Malignant mesothelioma is a rare but highly aggressive cancer associated with exposure to asbestos fibers (Bibby et al., 2016). Due to its insidious onset and non-specific clinical manifestations, it is mostly diagnosed in the advanced stage, leading to poor prognosis. The median OS is about 12 months, and the 5-year OS rate is about 10 % (Taioli et al., 2015).

Treatment with platinum agents plus pemetrexed has been the standard first-line systemic treatment recommendation for unresectable malignant mesothelioma since 2004 based on the EMPHASIS trial (Popat et al., 2022, Vogelzang et al., 2003). Another phase III clinical trial (IFCT-GFPC-0701 MAPS) (Zalcman et al., 2016) found that bevacizumab and doublet chemotherapy significantly increased OS and PFS, compared to cisplatin plus pemetrexed. In 2021, the CheckMate 743 trial reported that nivolumab plus ipilimumab significantly prolonged patients’ survival compared to the platinum plus pemetrexed treatment, especially in patients with biphasic or sarcomatoid histology (Peters et al., 2022) who present worse prognosis and limited benefits from chemotherapy (Billé et al., 2016). In 2023, the phase III clinical trial IND 227 reported that pembrolizumab combined with doublet chemotherapy showed significant improvement in OS and PFS compared to doublet chemotherapy only. Subgroup analysis revealed that the non-epithelioid subtype is more likely to benefit from pembrolizumab plus cisplatin and pemetrexed (Chu et al., 2023). Recently, the ATOMIC-Meso trial evaluated the efficacy and safety of adding pegargiminase, an arginine-depleting agent, or placebo to pemetrexed and platinum in patients with treatment naïve non-epithelioid mesothelioma. This trial demonstrated significantly improved OS with pegargiminase-chemotherapy compared with chemotherapy alone, providing a new option for patients with non-epithelioid mesothelioma (Szlosarek et al., 2024). The efficacy and safety of some other drugs, such as cediranib, nintedanib, and CBP501 (a synthetic duodecapeptide), have been explored in the first-line setting, but only showed limited benefits compared with standard chemotherapy (Tsao et al., 2022).
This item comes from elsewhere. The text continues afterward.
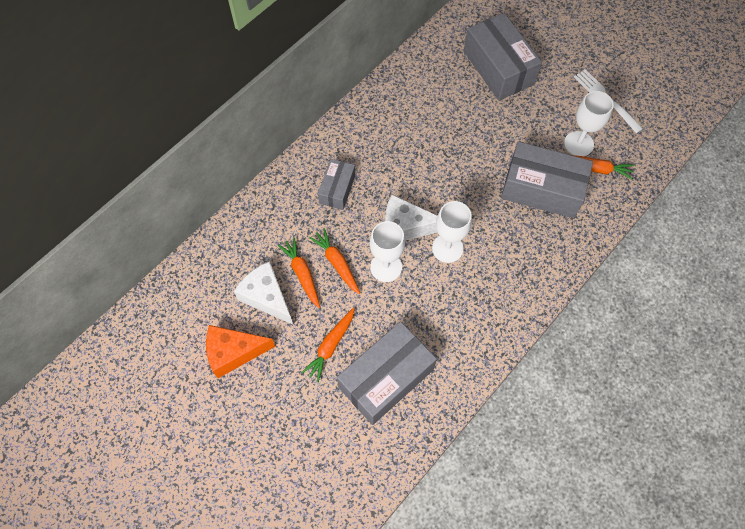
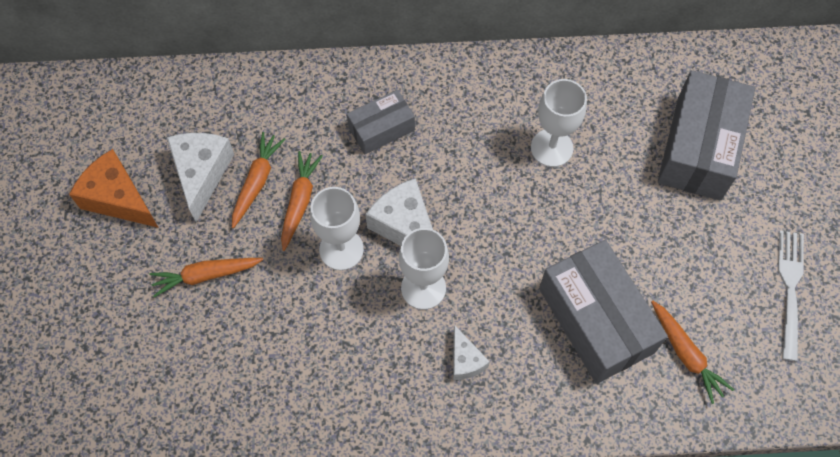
camera: 45 degrees right, 0 degrees up
(386, 378) = (220, 356): grey box -> none
(505, 263) = (465, 360): none -> white cheese
(578, 144) = (697, 309): white goblet -> white goblet (551, 148)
As to salvage therapies for patients with relapsed unresectable malignant mesothelioma, the efficacy and safety of immune checkpoint inhibitors (ICIs), including single-agent nivolumab, pembrolizumab, tremelimumab, and a combination of nivolumab and ipilimumab, were explored in different RCTs (Maio et al., 2017, Fennell et al., 2021, Popat et al., 2020, Scherpereel et al., 2019). Because different treatments were set as control arms in different RCTs, it is still unclear whether ICIs should be recommended as optimal treatments for relapsed malignant mesothelioma. The efficacy and safety of target therapy including ramucirumab (Pinto et al., 2021), NGR-hTNF (Gregorc et al., 2018) (anti-angiogenic treatments), and anetumab ravtansine (Kindler et al., 2022) (an antibody-drug conjugate of anti-mesothelin antibody) have been explored. Among these, only the treatment with ramucirumab and chemotherapy significantly prolongs OS compared to chemotherapy alone.

Despite the increasing number of RCTs comparing different systemic therapies for unresectable malignant mesothelioma in both first-line and salvage settings, it is still unclear what can be indicated as the optimal treatment. Clinicians also realized that malignant mesothelioma with different histological subtypes should be treated diversely. Here we aimed to evaluate different first-line and salvage systemic therapies that have been investigated in RCTs for unresectable malignant mesothelioma and performed subgroup analyses of different pathological subtypes and clinical characteristics.